You have curated some exhibitions yourself, haven’t you?


Yes, while I was at Yale, I curated a show called Figures of Empire: Slavery and Portraiture in Eighteenth-Century Atlantic Britain with my dear friend and colleague Meredith Gamer. Also, while at the British Museum, I curated a small show about Toussaint Louverture and the Haitian Revolution, which built on my interests in the history of the Black Atlantic and art in the age of revolutions. I love the immediacy of exhibitions, the magic that happens when you put works together in physical space. You can write about works all you like, but when you put them together in the same room you can do very interesting things.

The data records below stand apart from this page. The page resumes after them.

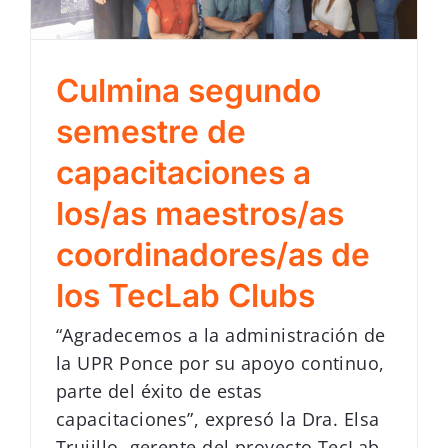
Culmina segundo
semestre de
capacitaciones a
los/as maestros/as
coordinadores/as de
los TecLab Clubs
“Agradecemos a la administración de
la UPR Ponce por su apoyo continuo,
parte del éxito de estas
capacitaciones”, expresó la Dra. Elsa
Trujillo, gerente del proyecto TecLab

Song 8 - Nina Simone, ‘Why? (The King of Love is Dead)’ from ‘Nuff Said (live recording, April 7, 1968).


Simone recorded this track live in concert on 7th April 1968, a few days after the death of Martin Luther King Jr. This piece, which she dedicates to King, is full of sadness. And yet, what I find extraordinary about Simone is her utter composure as she sings through the immediate grief of King’s assassination. The energy that’s generated in this concert is palpable from the live recording. I think it gets to the heart of what all the tracks I have chosen point to: connecting us to something beyond the mundane.

Illustration by Naomi Jennings - O'Toole

I’d just like to ask you for: a luxury item and a book to take to your island, and of course, you may carry the traditional Bible and works of Shakespeare.

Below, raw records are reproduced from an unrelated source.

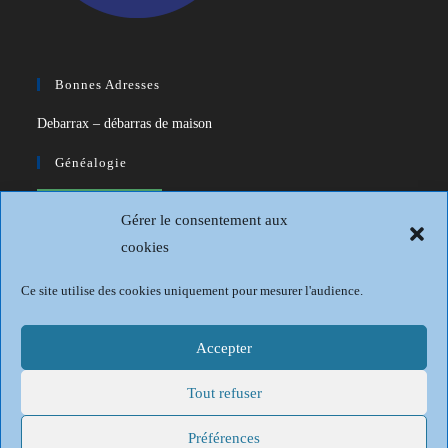
Bonnes Adresses
Debarrax – débarras de maison
Généalogie
CDIP – Généatique – Logiciel de
Gérer le consentement aux
généalogie
cookies
Généalogie et Histoire du Dunkerquois
Ce site utilise des cookies uniquement pour mesurer l'audience.
Revue Française de Généalogie
Sur les traces du passé
Accepter
Tout refuser
Mentions légales
Politique de confidentialité
Conditions générales
Politique de cookies (UE)
Préférences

Well, I’m asking a little bit much here, but I’d like the island to be seasonal. I’d like there to be some snow on the ground for at least two weeks of the year. And I’d like to have some cross-country skis.


Do you go skiing a lot?


Not a lot but I love cross-country. I love journeying, on foot, I love walking, over long distances, under my own steam. So, a pair of cross-country skis for the winter on this island would be marvellous.


I found it hard to think about a single book that I would take, but I recently got given a copy of The Living Mountain by the Scottish author and poet Nan Shepherd, who was writing in the 1940s but didn’t publish this until 1977. It’s a book about her life walking in the Cairngorms. Usually, I hate nature writing; I love being in nature myself but dislike often the men who write about it. I think Nan Shepherd avoids that phallic, arrogant feeling. Instead of climbing to the top of mountains, she writes about walking into them. She is so sensorially aware of her body in nature, and would remind me, in my solitude on this island, of a good way to be in nature.


Concluding this castaway interview, Esther shared her aspirations at The Courtauld. Despite being a relatively recent addition to The Courtauld community, her drive and enthusiasm are entirely directed at inspiring her students.


What I’d like is to facilitate my students’ research in lots of new and imaginative directions, and to think about British art in broader ways. It’s about having students who take the field in new directions – that would be wonderful.